I cattolici in politica: sì o no?

L’EDITORIALE
di don Giorgio

I cattolici in politica: sì o no?

Da parte di alcuni, si sta sollevando il problema dell’assenza sempre più pesante e massiccia dei cattolici nel campo politico.
Si sarebbero dispersi e annullati come cattolici nei vari partiti, di destra, di sinistra e di centro.
Si dice che, oltre il papa, quasi nessuno tra cardinali, vescovi ecc, dica qualcosa di serio pensando anche alle prossime elezioni politiche.
In realtà, le cose non stanno proprio così.
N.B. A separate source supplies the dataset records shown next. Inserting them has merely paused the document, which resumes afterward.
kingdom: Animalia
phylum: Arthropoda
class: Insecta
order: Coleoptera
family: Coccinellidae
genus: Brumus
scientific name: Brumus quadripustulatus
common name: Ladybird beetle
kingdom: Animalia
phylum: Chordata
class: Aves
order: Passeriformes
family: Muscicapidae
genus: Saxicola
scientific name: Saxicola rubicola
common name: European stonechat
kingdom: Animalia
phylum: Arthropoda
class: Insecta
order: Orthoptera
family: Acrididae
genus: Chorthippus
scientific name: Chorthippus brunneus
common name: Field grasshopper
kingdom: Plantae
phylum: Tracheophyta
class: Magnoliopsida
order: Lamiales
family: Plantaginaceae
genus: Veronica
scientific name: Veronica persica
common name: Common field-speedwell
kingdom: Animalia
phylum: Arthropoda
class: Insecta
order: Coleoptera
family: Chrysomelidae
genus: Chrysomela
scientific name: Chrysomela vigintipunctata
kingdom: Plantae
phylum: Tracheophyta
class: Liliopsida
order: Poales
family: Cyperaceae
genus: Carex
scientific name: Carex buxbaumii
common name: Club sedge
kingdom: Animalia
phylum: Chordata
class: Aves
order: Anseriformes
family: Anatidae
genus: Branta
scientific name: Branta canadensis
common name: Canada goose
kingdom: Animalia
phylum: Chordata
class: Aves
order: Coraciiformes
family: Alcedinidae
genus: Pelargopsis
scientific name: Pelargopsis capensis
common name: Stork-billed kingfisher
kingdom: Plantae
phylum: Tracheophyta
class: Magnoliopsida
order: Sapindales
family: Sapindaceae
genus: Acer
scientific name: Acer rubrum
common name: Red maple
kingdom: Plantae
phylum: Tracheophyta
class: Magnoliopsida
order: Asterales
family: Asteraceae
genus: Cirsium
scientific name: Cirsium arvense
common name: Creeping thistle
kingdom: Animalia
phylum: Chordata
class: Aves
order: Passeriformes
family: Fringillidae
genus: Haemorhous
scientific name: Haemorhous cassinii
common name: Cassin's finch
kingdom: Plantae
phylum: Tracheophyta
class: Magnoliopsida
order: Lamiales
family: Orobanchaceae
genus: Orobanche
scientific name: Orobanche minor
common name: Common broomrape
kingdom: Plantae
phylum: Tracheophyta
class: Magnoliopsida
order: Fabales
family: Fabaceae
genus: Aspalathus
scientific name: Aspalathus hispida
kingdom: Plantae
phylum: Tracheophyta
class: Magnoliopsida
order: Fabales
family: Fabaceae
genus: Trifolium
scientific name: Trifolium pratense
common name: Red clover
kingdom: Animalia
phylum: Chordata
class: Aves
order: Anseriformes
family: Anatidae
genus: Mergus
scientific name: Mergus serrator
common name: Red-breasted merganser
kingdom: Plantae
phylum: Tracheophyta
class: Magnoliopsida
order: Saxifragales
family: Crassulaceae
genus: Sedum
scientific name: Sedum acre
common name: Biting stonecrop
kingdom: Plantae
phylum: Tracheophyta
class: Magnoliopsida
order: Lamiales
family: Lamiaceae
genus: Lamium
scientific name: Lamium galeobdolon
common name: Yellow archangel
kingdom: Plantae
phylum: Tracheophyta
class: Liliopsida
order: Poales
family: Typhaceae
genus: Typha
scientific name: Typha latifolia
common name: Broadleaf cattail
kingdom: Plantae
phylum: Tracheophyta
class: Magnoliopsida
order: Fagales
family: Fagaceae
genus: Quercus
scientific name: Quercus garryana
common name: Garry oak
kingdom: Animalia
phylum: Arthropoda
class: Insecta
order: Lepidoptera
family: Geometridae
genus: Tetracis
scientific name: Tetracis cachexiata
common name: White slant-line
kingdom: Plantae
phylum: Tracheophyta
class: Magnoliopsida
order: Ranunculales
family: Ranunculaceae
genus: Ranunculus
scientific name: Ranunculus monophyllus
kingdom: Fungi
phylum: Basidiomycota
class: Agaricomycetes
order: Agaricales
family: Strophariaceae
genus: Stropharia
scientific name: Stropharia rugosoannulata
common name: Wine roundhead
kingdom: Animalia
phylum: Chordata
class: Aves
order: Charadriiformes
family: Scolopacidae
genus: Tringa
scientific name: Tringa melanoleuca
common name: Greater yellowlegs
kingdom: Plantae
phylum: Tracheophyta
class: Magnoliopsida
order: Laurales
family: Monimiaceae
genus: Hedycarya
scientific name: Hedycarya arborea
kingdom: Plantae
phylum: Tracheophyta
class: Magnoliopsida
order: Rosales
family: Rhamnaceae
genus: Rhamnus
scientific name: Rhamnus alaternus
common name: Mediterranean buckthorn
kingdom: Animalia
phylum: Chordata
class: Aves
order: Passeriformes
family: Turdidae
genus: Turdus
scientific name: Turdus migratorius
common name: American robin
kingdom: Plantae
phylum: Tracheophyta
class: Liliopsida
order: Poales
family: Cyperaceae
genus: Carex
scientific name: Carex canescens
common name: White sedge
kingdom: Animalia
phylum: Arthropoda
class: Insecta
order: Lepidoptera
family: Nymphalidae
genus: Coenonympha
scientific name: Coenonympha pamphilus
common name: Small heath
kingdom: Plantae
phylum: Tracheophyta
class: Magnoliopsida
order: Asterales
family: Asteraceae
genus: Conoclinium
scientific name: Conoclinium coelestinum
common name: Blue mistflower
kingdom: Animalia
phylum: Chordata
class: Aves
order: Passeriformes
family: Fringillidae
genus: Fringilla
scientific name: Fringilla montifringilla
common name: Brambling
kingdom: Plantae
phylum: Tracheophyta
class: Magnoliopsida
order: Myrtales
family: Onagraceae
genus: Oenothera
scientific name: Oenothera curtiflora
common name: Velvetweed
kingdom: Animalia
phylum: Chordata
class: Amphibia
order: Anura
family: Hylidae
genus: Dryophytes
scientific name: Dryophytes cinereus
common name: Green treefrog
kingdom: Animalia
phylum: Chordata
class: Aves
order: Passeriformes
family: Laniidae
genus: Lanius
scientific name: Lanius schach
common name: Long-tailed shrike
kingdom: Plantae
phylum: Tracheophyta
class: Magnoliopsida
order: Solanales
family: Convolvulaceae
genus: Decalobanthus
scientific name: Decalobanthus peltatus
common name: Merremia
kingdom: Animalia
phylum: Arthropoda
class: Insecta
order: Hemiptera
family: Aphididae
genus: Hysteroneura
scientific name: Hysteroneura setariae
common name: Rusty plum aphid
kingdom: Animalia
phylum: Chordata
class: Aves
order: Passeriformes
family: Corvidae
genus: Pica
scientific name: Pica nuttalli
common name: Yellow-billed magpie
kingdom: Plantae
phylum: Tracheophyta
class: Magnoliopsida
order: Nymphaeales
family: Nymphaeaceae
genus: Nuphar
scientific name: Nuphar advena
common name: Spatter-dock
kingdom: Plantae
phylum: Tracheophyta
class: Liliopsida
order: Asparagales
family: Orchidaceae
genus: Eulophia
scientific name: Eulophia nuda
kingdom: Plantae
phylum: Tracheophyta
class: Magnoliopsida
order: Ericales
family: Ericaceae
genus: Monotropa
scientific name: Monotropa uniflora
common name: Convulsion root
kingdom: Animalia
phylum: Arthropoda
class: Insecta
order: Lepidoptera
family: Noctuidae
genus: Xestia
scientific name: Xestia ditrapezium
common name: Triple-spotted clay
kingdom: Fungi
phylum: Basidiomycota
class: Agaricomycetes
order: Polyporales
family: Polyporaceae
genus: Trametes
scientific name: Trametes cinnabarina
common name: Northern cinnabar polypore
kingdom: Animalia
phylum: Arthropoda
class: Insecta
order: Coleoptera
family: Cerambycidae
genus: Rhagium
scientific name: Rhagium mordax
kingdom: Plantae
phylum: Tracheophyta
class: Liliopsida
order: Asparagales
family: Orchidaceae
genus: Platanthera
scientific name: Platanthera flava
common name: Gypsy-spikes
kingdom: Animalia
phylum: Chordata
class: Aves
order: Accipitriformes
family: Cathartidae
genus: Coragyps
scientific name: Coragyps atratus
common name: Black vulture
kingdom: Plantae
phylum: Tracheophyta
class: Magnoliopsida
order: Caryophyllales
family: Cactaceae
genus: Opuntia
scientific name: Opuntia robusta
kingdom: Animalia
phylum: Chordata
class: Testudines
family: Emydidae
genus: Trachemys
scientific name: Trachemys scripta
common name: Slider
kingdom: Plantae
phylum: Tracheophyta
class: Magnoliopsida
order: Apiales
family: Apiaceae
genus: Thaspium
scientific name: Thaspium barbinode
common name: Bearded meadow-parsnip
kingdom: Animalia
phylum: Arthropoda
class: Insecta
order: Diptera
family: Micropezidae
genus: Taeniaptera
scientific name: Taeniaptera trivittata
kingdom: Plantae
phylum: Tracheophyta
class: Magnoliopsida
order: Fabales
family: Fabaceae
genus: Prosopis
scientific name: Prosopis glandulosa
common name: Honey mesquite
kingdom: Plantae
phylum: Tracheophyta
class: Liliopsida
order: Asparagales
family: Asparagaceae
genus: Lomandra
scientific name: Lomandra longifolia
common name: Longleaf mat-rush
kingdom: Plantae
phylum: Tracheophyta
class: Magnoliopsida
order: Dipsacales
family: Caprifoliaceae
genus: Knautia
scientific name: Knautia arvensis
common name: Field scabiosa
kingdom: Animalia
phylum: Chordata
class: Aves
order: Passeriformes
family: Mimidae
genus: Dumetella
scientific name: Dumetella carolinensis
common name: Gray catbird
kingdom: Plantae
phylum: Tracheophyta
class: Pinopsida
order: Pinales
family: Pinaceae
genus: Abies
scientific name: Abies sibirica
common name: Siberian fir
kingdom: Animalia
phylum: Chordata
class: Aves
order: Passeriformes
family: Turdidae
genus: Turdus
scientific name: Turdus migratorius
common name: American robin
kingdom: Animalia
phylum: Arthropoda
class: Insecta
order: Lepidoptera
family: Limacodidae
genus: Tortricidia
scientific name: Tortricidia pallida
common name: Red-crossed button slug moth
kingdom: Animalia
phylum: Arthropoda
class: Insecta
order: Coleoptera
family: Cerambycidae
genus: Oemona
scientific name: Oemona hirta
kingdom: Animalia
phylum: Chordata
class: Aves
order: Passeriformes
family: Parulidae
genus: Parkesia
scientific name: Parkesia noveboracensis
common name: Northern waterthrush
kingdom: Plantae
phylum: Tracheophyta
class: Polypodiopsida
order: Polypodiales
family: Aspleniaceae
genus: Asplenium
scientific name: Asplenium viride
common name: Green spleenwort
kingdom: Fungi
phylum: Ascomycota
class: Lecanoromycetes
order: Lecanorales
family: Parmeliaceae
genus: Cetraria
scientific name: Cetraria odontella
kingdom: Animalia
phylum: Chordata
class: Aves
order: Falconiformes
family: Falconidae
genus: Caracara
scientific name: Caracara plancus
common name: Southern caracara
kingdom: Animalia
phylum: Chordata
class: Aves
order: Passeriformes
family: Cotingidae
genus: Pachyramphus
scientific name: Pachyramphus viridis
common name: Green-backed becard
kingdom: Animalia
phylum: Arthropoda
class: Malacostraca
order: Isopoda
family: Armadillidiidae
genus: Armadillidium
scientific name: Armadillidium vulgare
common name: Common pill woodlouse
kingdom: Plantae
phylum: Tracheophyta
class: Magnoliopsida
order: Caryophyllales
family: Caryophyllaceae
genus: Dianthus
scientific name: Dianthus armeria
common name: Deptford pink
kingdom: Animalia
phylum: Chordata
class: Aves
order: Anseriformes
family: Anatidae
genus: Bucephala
Nella Chiesa c’è chi alza ancora la testa, e parla, dice la sua, o meglio dice cose sagge.
Certo, sono pochi, e forse lo fanno a titolo personale, intendo dire che sono voci isolate nella Chiesa, la quale finora ufficialmente tace, o, ne sono sicuro, emetterà il solito documento così generico che andrà bene per cani e porci.
Non c’è peggior documento della Chiesa di quello che serve solo a salvarsi la faccia, ed è così talora contorto che nemmeno gli addetti ai lavori riescono a decifrarlo.
Anni fa la Chiesa interveniva a gamba tesa dicendo apertamente per chi votare, oggi sta nel mezzo, ovvero non prende posizione, se non parlando di valori non negoziabili, non ben definiti: espressione vaga che va bene per la destra e per la sinistra, e per il centro per i quali tutto va bene purché soddisfi il ventre della gente, il primo valore irrinunciabile.
Ma andiamo oltre. E poniamoci una domanda: che senso avrebbe oggi un partito dei cattolici? O meglio: che senso avrebbe distinguere tra il cittadino laico e il cittadino credente?
Il cittadino è cittadino, indipendentemente dalle sue credenze religiose.
Il bene comune è tale indipendentemente dal fattore religioso.
Il mio essere è essere, indipendentemente dalle fedi religiose o dalle negazioni religiose.
Ognuno di noi è composto di spirito, anima (o psiche) e corpo.
Lo spirito non richiama di per sé una entità religiosa, ma lo spirito è l’essenza stessa dell’essere umano, è l’intelletto che dà valore alla psiche e al corpo.
Anche l’ateo o l’agnostico è spirito e intelletto.
Certo, lo spirito richiama lo Spirito divino, che però non è una entità legata a una religione. È nell’essere di ciascuno, e non ha bisogno di alcuna mediazione religiosa per comunicarsi allo spirito dell’essere di ciascuno.
E allora che cosa sarebbero i valori non negoziabili, se non quelli insiti nell’essere di ciascuno, indipendentemente dai fattori religiosi.
Un cittadino, credente o non credente, è tale in quanto spirito, anima e corpo.
La politica è tale se rispetta la tridimensionalità dell’essere umano: come spirito, anima e corpo.
C’entra nulla il fattore religioso o laico che dir si voglia.
Si è, in quanto spirito, anima e corpo.
Il bene comune è, in quanto spirito, anima e corpo.
Ogni partito politico non potrebbe fare a meno della tridimensionalità dell’essere umano.
Sta qui la scelta partitica, quando si va a votare: valutare se quel partito rispetta la tridimensionalità dell’essere umano.
Qualcuno dirà: in concreto come si fa?
Ed è qui che entra in gioco il diritto al voto. Votare non richiederebbe quell’intelletto che aiuta a valutare per chi votare? Quanti sono dotati di questo intelletto? Quanti lo usano? Non è forse vero che si vota con la pancia? Non è forse vero che la campagna elettorale è quasi tutta basata sull’accalappiare il consenso popolare, promettendo cose che riguardano solo il corpo?
Si è come in un circolo vizioso: la campagna elettorale è gestita da partiti più o meno populisti, i quali, se ci sono, è perché sono foraggiati da una massa che li vota e poi delega in bianco.